La demande britannique résulte de la situation exceptionnelle des comtés de Cumbria et du Devon, où on découvre un très grand nombre d'ovins atteints de la fièvre aphteuse, sans montrer de signes manifestes de la maladie. Des problèmes exceptionnels se posent également en rapport avec l'abattage d'un nombre considérable d'animaux susceptibles d'être porteurs de la maladie. Le Comité a reconnu que cette situation exceptionnelle justifiait une réponse exceptionnelle. Par conséquent, il a été jugé opportun de demander au Comité de préciser sous quelles conditions la vaccination préventive peut être utilisée comme un outil supplémentaire en vue d'éradiquer la maladie.

En cas de vaccination, quelque 180 000 bovins seraient vaccinés, ce qui devrait être clairement indiqué sur leur passeport. Les bovins vaccinés ne pourraient pas quitter les zones de vaccination avant au moins un an après l'apparition du dernier foyer de la maladie dans la région et ne pourraient en aucun cas être transportés dans un autre État membre, étant donné qu'ils peuvent, en principe, transmettre le virus de la fièvre aphteuse à d'autres animaux, s'ils ont été contaminés juste avant de devenir complètement immunisés. La viande et le lait de ces animaux pourrait être utilisés, à condition de subir des traitements spécifiques garantissant la destruction de l'éventuel virus de la fièvre aphteuse (pasteurisation du lait, maturation de la viande).

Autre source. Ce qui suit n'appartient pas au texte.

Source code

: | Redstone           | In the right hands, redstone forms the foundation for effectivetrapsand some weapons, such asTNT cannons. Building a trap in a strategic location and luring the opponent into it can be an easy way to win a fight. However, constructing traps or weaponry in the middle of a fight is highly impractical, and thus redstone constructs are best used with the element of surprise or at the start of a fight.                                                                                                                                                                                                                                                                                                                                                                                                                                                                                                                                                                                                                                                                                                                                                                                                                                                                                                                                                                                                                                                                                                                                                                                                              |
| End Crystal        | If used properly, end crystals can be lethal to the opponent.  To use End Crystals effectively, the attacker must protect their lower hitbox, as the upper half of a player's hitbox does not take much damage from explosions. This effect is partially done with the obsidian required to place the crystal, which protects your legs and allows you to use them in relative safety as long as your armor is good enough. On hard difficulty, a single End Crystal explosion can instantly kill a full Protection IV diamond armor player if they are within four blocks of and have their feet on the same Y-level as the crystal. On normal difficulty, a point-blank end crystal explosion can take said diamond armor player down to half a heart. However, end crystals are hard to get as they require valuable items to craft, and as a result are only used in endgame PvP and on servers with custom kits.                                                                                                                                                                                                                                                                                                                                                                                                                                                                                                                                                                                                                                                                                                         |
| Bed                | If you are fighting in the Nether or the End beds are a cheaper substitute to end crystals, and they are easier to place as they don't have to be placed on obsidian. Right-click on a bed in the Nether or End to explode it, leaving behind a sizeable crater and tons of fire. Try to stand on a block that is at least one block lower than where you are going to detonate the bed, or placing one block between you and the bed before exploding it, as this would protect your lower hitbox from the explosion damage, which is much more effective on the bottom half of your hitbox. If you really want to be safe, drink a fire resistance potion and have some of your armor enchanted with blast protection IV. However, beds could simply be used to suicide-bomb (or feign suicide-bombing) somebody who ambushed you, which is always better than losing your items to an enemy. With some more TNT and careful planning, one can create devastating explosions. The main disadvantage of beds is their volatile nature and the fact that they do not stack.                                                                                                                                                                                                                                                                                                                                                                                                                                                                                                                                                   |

En outre, les restrictions commerciales imposées au Royaume-Uni depuis le 21 février resteront en vigueur. En conséquence, aucun animal vivant, ni aucun produit dérivé non traité, susceptible de transmettre le virus de la fièvre aphteuse, ne peut être commercialisé en dehors du Royaume-Uni.

Si le Royaume-Uni recourt à la possibilité de la vaccination préventive, il veillera à informer officiellement les États membres et la Commission quant aux modalités précises de la campagne de vaccination envisagée, notamment la zone précise dans laquelle la vaccination préventive sera effectuée.

Il va de soi qu'une telle campagne aurait un impact, limité dans le temps et dans l'espace, sur la situation britannique au regard de la fièvre aphteuse. Comme tenu des normes en matière de lutte contre cette maladie en vigueur au niveau international, le statut internationalement reconnu accordé à d'autres États membres, à savoir «indemne de fièvre aphteuse sans vaccination», n'est pas remis en cause.